- _TO DO_: Give back every entry exactly; drop the pictures.

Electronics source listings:
⟨

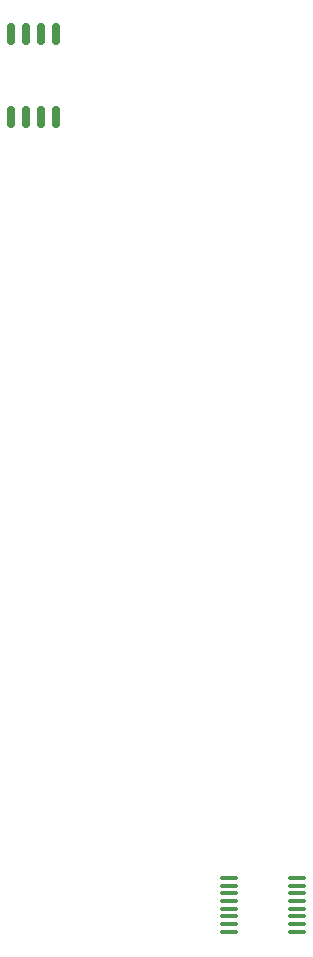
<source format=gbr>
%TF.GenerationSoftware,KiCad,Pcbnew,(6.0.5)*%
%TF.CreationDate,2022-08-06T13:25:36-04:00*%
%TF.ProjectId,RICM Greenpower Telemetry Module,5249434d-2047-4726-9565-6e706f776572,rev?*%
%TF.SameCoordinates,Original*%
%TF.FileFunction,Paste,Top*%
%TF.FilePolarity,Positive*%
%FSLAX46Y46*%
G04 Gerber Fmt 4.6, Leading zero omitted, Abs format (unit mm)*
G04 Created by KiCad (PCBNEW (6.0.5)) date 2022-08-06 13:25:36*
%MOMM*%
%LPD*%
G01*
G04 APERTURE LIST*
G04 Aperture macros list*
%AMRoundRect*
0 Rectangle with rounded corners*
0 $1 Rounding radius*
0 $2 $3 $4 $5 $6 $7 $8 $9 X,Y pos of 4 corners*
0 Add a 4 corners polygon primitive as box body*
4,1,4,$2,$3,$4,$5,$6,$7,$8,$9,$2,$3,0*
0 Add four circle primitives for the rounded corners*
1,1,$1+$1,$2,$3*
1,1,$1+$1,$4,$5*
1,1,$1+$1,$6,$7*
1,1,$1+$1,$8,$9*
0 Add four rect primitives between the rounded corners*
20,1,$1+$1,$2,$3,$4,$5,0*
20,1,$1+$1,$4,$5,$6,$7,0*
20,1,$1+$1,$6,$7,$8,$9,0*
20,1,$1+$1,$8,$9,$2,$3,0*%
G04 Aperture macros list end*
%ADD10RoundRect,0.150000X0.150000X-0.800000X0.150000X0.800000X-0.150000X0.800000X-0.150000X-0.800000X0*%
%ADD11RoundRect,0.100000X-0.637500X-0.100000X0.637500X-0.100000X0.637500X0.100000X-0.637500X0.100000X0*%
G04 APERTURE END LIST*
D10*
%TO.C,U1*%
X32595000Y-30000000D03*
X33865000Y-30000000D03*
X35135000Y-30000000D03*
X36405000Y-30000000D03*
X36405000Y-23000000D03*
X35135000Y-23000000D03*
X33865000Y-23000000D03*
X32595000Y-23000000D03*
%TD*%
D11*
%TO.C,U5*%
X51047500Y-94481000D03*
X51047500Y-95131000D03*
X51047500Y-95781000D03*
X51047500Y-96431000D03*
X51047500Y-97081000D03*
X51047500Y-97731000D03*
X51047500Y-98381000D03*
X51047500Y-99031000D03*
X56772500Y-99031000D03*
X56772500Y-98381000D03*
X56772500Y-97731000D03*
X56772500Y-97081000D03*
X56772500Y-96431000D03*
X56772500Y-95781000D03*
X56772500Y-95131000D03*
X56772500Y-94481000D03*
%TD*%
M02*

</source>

⟩

- _EXPECTED ANSWER_:
<source format=gbr>
%TF.GenerationSoftware,KiCad,Pcbnew,(6.0.5)*%
%TF.CreationDate,2022-08-06T13:25:36-04:00*%
%TF.ProjectId,RICM Greenpower Telemetry Module,5249434d-2047-4726-9565-6e706f776572,rev?*%
%TF.SameCoordinates,Original*%
%TF.FileFunction,Paste,Top*%
%TF.FilePolarity,Positive*%
%FSLAX46Y46*%
G04 Gerber Fmt 4.6, Leading zero omitted, Abs format (unit mm)*
G04 Created by KiCad (PCBNEW (6.0.5)) date 2022-08-06 13:25:36*
%MOMM*%
%LPD*%
G01*
G04 APERTURE LIST*
G04 Aperture macros list*
%AMRoundRect*
0 Rectangle with rounded corners*
0 $1 Rounding radius*
0 $2 $3 $4 $5 $6 $7 $8 $9 X,Y pos of 4 corners*
0 Add a 4 corners polygon primitive as box body*
4,1,4,$2,$3,$4,$5,$6,$7,$8,$9,$2,$3,0*
0 Add four circle primitives for the rounded corners*
1,1,$1+$1,$2,$3*
1,1,$1+$1,$4,$5*
1,1,$1+$1,$6,$7*
1,1,$1+$1,$8,$9*
0 Add four rect primitives between the rounded corners*
20,1,$1+$1,$2,$3,$4,$5,0*
20,1,$1+$1,$4,$5,$6,$7,0*
20,1,$1+$1,$6,$7,$8,$9,0*
20,1,$1+$1,$8,$9,$2,$3,0*%
G04 Aperture macros list end*
%ADD10RoundRect,0.150000X0.150000X-0.800000X0.150000X0.800000X-0.150000X0.800000X-0.150000X-0.800000X0*%
%ADD11RoundRect,0.100000X-0.637500X-0.100000X0.637500X-0.100000X0.637500X0.100000X-0.637500X0.100000X0*%
G04 APERTURE END LIST*
D10*
%TO.C,U1*%
X32595000Y-30000000D03*
X33865000Y-30000000D03*
X35135000Y-30000000D03*
X36405000Y-30000000D03*
X36405000Y-23000000D03*
X35135000Y-23000000D03*
X33865000Y-23000000D03*
X32595000Y-23000000D03*
%TD*%
D11*
%TO.C,U5*%
X51047500Y-94481000D03*
X51047500Y-95131000D03*
X51047500Y-95781000D03*
X51047500Y-96431000D03*
X51047500Y-97081000D03*
X51047500Y-97731000D03*
X51047500Y-98381000D03*
X51047500Y-99031000D03*
X56772500Y-99031000D03*
X56772500Y-98381000D03*
X56772500Y-97731000D03*
X56772500Y-97081000D03*
X56772500Y-96431000D03*
X56772500Y-95781000D03*
X56772500Y-95131000D03*
X56772500Y-94481000D03*
%TD*%
M02*

</source>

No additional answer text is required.